_AUFGABEN_.
1. Gib den Textauszug zum Gutachter als Freiberufler von „Normenkette“ bis einschließlich „des Bundesfinanzhofs abgesehen.“ wortgetreu wieder.
2. Gib an, wie viele Zeilen der Datensätze die Zeichenfolge „shown“ enthalten. Nenne nur die Zahl.

Entscheidungsstichwort (Thema)

Gutachter für Grundstückswerte und Mietpreisfragen als Freiberufler

 

Leitsatz (NV)

Die Rechtsfragen, ob die Tätigkeit eines Gutachters für Grundstückswerte und Mietpreisfragen der Tätigkeit eines Steuerberaters oder eines beratenden Volkswirtes ähnlich ist oder ob sie Bestandteil der Berufstätigkeit dieser Katalogberufe sein kann, wenn der Gutachter über diese Qualifikation verfügt, sind durch die Rechtsprechung des BFH geklärt und deshalb nicht von grundsätzlicher Bedeutung.

 

Normenkette

EStG § 18 Abs. 1 Nr. 1

 

Gründe

Von der Darstellung des Tatbestandes wird gemäß Art. 1 Nr. 6 des Gesetzes zur Entlastung des Bundesfinanzhofs abgesehen.

Die Beschwerde ist, soweit die Qualifizierung der Gutachtertätigkeit als freiberufliche oder gewerbliche Tätigkeit für die angefochtenen Steuerfestsetzungen von Bedeutung sein kann, jedenfalls unbegründet.

_DATEN_.

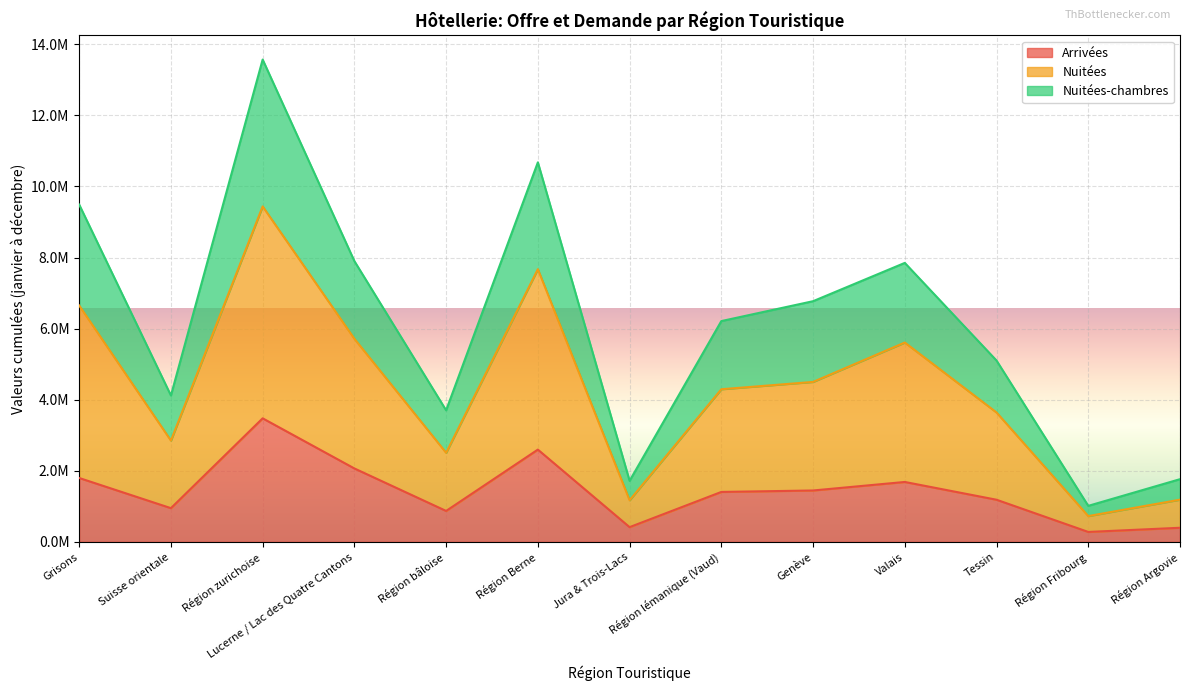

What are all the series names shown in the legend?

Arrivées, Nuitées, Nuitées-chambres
==
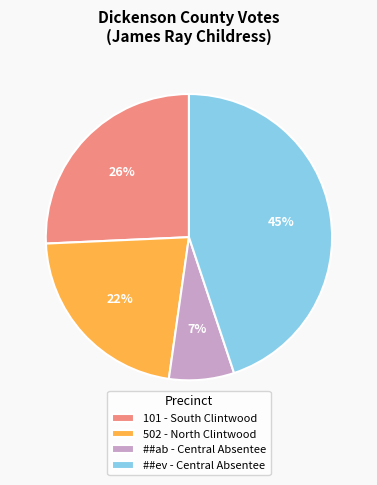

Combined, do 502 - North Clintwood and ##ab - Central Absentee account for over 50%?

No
--
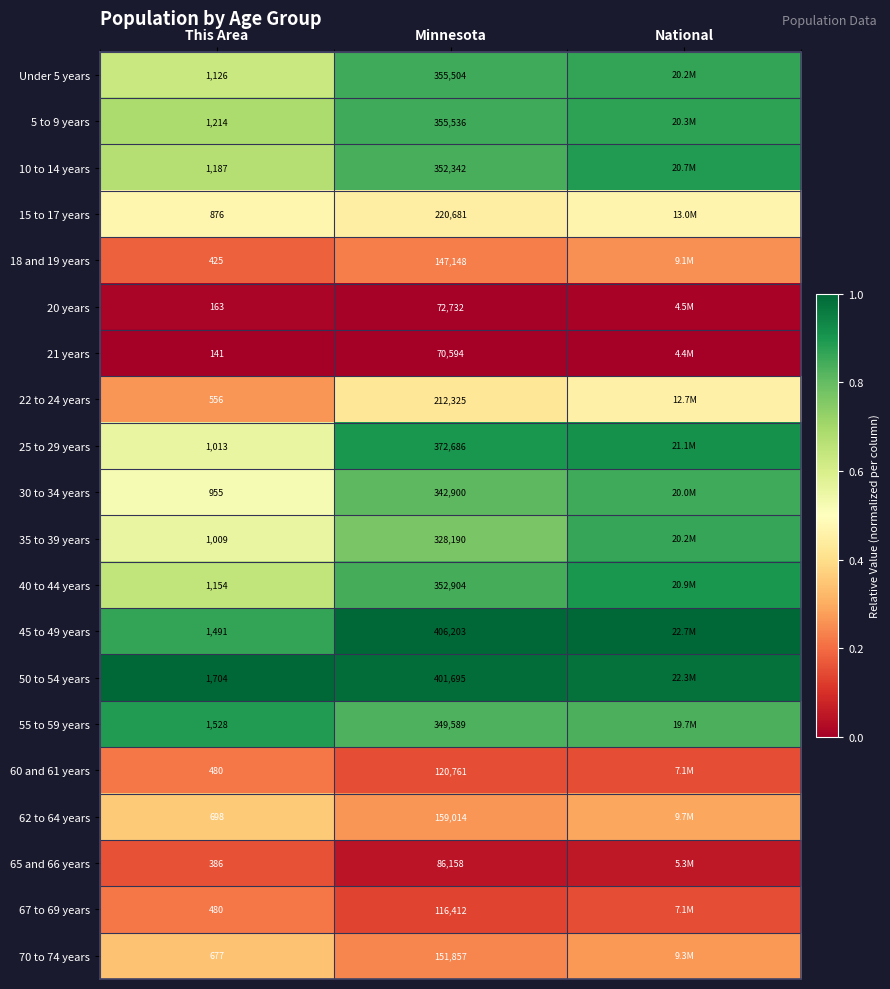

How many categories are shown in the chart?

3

_LÖSUNGEN_.
1.
Normenkette

EStG § 18 Abs. 1 Nr. 1

 

Gründe

Von der Darstellung des Tatbestandes wird gemäß Art. 1 Nr. 6 des Gesetzes zur Entlastung des Bundesfinanzhofs abgesehen.

2. 2